== Segment start ==

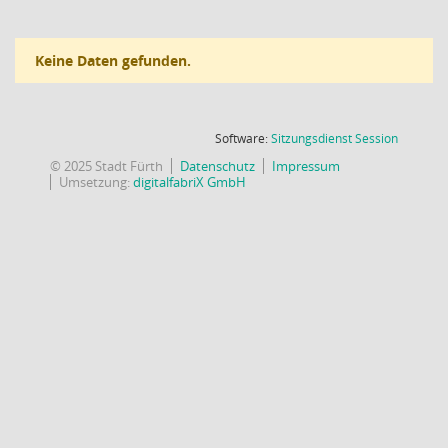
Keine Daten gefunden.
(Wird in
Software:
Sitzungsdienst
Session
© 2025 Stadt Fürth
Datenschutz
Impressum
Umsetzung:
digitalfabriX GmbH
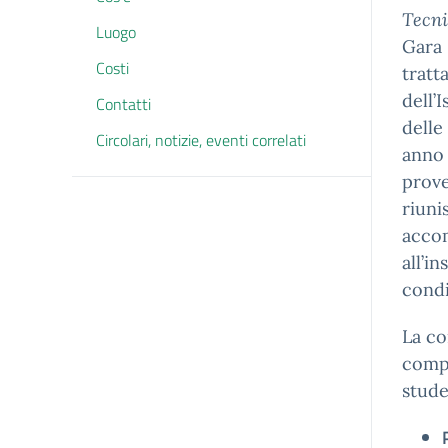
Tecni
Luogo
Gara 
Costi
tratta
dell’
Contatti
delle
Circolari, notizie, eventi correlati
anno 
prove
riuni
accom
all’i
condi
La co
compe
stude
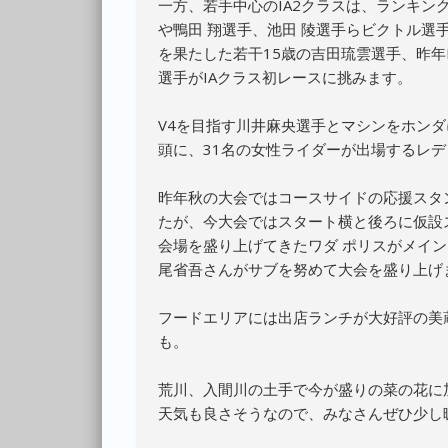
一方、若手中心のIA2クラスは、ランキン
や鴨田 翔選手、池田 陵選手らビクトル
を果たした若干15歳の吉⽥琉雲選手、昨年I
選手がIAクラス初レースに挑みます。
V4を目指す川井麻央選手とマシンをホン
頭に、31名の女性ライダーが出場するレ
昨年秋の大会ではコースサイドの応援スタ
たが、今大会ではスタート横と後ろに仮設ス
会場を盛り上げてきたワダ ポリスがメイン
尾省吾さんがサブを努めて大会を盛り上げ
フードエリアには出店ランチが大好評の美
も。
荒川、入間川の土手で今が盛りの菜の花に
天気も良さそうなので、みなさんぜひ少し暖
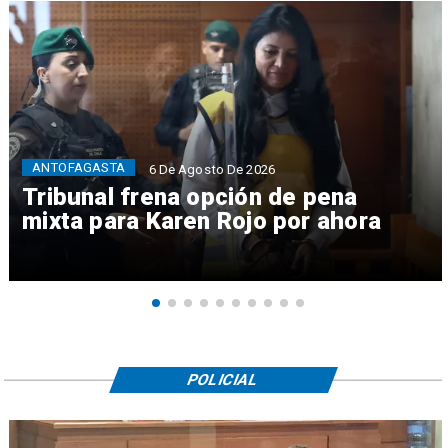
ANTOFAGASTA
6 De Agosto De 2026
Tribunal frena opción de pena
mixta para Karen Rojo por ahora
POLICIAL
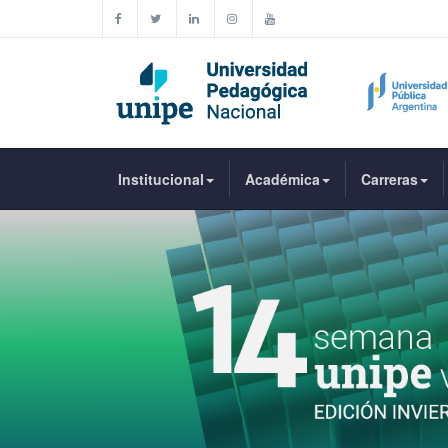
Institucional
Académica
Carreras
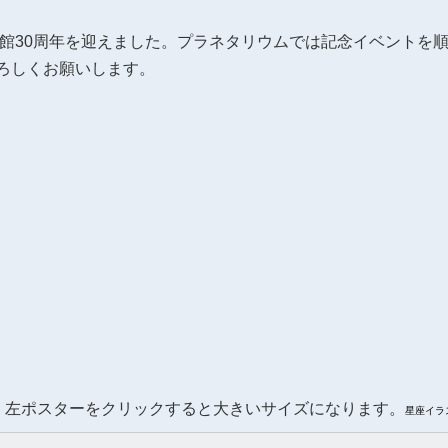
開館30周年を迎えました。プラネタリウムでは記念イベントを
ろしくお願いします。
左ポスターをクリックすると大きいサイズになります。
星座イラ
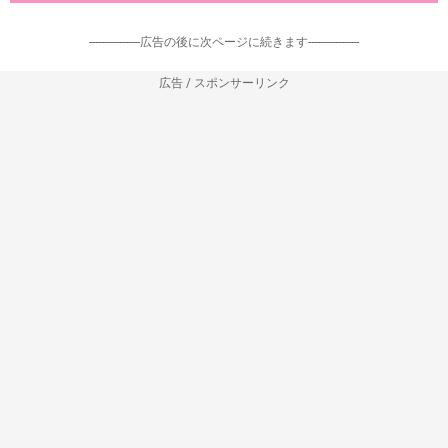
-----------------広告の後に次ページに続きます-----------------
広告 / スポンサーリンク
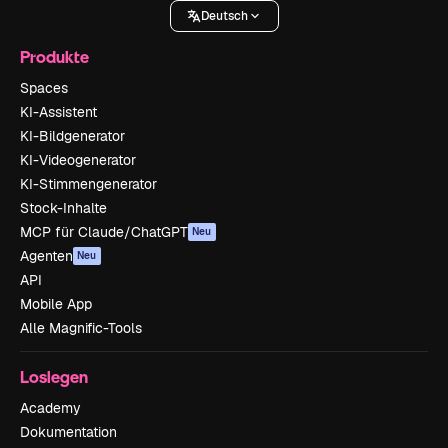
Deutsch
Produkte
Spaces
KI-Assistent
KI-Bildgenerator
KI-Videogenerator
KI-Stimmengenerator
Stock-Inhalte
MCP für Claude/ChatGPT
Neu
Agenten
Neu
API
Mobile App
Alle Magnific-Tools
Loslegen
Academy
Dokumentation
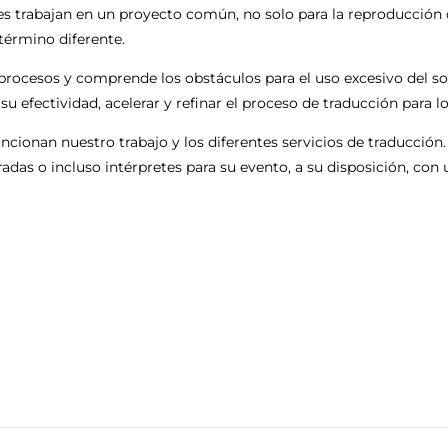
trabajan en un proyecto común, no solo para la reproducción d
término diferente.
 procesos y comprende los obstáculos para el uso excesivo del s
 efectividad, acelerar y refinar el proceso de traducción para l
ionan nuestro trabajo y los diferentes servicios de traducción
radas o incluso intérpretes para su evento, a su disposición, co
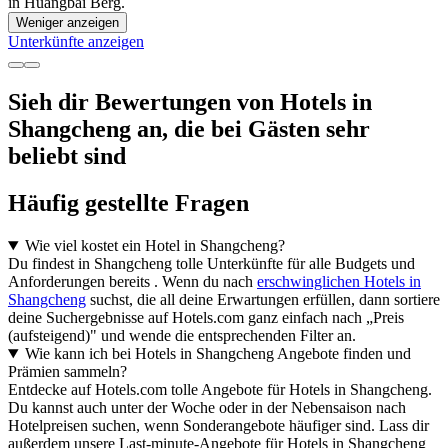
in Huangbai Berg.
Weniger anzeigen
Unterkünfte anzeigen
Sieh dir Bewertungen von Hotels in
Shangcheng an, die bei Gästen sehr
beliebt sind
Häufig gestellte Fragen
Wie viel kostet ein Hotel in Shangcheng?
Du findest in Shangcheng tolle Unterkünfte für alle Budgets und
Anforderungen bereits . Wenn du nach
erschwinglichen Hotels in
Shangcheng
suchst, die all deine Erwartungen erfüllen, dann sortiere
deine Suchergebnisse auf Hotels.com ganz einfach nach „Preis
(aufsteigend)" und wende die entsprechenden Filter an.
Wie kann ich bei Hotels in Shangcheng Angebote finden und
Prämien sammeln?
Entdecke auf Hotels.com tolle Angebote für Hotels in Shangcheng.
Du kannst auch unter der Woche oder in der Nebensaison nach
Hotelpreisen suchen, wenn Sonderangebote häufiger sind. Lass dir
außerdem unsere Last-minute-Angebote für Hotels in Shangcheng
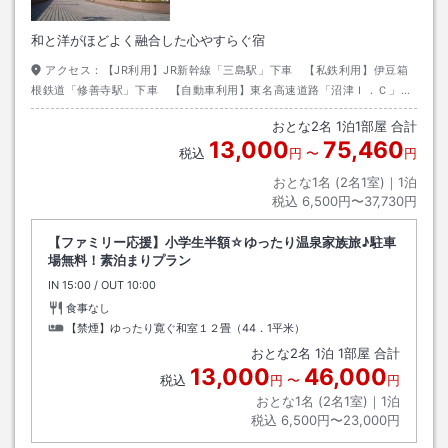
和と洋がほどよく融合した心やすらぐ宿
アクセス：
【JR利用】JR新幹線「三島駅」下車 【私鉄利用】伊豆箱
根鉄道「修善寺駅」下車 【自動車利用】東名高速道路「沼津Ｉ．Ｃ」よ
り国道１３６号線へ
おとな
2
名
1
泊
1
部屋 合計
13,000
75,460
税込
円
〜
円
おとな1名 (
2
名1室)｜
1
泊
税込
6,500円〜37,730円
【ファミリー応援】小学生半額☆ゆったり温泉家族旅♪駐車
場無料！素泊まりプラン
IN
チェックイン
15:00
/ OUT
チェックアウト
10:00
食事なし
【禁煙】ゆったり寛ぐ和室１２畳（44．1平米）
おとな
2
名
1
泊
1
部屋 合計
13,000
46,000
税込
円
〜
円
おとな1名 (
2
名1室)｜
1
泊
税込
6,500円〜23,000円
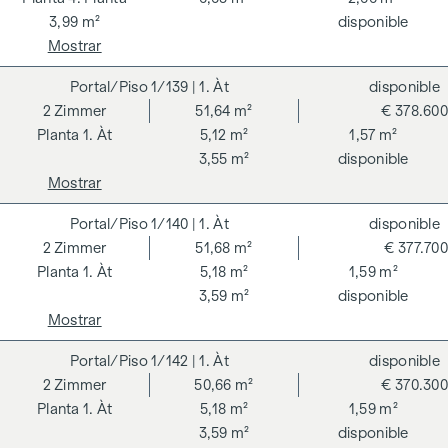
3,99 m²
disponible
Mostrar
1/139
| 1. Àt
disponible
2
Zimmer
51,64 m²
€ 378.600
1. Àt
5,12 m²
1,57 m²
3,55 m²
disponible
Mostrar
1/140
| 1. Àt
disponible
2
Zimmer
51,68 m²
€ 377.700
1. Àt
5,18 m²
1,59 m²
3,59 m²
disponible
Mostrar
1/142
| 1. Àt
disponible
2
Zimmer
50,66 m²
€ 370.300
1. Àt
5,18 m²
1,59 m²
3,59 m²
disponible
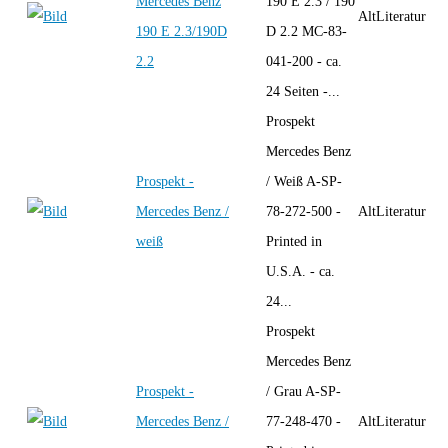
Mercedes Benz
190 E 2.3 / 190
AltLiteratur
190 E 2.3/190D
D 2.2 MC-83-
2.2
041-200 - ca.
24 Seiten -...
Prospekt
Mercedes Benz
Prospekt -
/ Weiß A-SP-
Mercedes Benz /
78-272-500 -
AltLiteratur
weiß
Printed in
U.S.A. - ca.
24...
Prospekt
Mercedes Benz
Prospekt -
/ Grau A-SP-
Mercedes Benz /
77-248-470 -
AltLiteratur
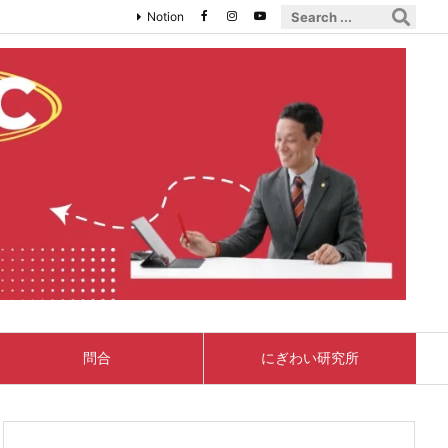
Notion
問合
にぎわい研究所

== Segment end ==

*Task description*.
Arrange the material from its first line through the line holding "radas o incluso", inclusive, as a Markdown table with the columns No. and Text, giving each line a row number. Leave out blank lines and the pictures.

*Task solution*.
| No. | Text |
|---|---|
| 1 | Keine Daten gefunden. |
| 2 | (Wird in |
| 3 | Software: |
| 4 | Sitzungsdienst |
| 5 | Session |
| 6 | © 2025 Stadt Fürth |
| 7 | Datenschutz |
| 8 | Impressum |
| 9 | Umsetzung: |
| 10 | digitalfabriX GmbH |
| 11 | Tecni |
| 12 | Luogo |
| 13 | Gara  |
| 14 | Costi |
| 15 | tratta |
| 16 | dell’ |
| 17 | Contatti |
| 18 | delle |
| 19 | Circolari, notizie, eventi correlati |
| 20 | anno  |
| 21 | prove |
| 22 | riuni |
| 23 | accom |
| 24 | all’i |
| 25 | condi |
| 26 | La co |
| 27 | compe |
| 28 | stude |
| 29 | 一方、若手中心のIA2クラスは、ランキン |
| 30 | や鴨田 翔選手、池田 陵選手らビクトル |
| 31 | を果たした若干15歳の吉⽥琉雲選手、昨年I |
| 32 | 選手がIAクラス初レースに挑みます。 |
| 33 | V4を目指す川井麻央選手とマシンをホン |
| 34 | 頭に、31名の女性ライダーが出場するレ |
| 35 | 昨年秋の大会ではコースサイドの応援スタ |
| 36 | たが、今大会ではスタート横と後ろに仮設ス |
| 37 | 会場を盛り上げてきたワダ ポリスがメイン |
| 38 | 尾省吾さんがサブを努めて大会を盛り上げ |
| 39 | フードエリアには出店ランチが大好評の美 |
| 40 | も。 |
| 41 | 荒川、入間川の土手で今が盛りの菜の花に |
| 42 | 天気も良さそうなので、みなさんぜひ少し暖 |
| 43 | ANTOFAGASTA |
| 44 | 6 De Agosto De 2026 |
| 45 | Tribunal frena opción de pena |
| 46 | mixta para Karen Rojo por ahora |
| 47 | POLICIAL |
| 48 | Institucional |
| 49 | Académica |
| 50 | Carreras |
| 51 | 開館30周年を迎えました。プラネタリウムでは記念イベントを |
| 52 | ろしくお願いします。 |
| 53 | 左ポスターをクリックすると大きいサイズになります。 |
| 54 | 星座イラ |
| 55 | -----------------広告の後に次ページに続きます----------------- |
| 56 | 広告 / スポンサーリンク |
| 57 | Deutsch |
| 58 | Produkte |
| 59 | Spaces |
| 60 | KI-Assistent |
| 61 | KI-Bildgenerator |
| 62 | KI-Videogenerator |
| 63 | KI-Stimmengenerator |
| 64 | Stock-Inhalte |
| 65 | MCP für Claude/ChatGPT |
| 66 | Neu |
| 67 | Agenten |
| 68 | Neu |
| 69 | API |
| 70 | Mobile App |
| 71 | Alle Magnific-Tools |
| 72 | Loslegen |
| 73 | Academy |
| 74 | Dokumentation |
| 75 | trabajan en un proyecto común, no solo para la reproducción d |
| 76 | término diferente. |
| 77 |  procesos y comprende los obstáculos para el uso excesivo del s |
| 78 |  efectividad, acelerar y refinar el proceso de traducción para l |
| 79 | ionan nuestro trabajo y los diferentes servicios de traducción |
| 80 | radas o incluso intérpretes para su evento, a su disposición, co |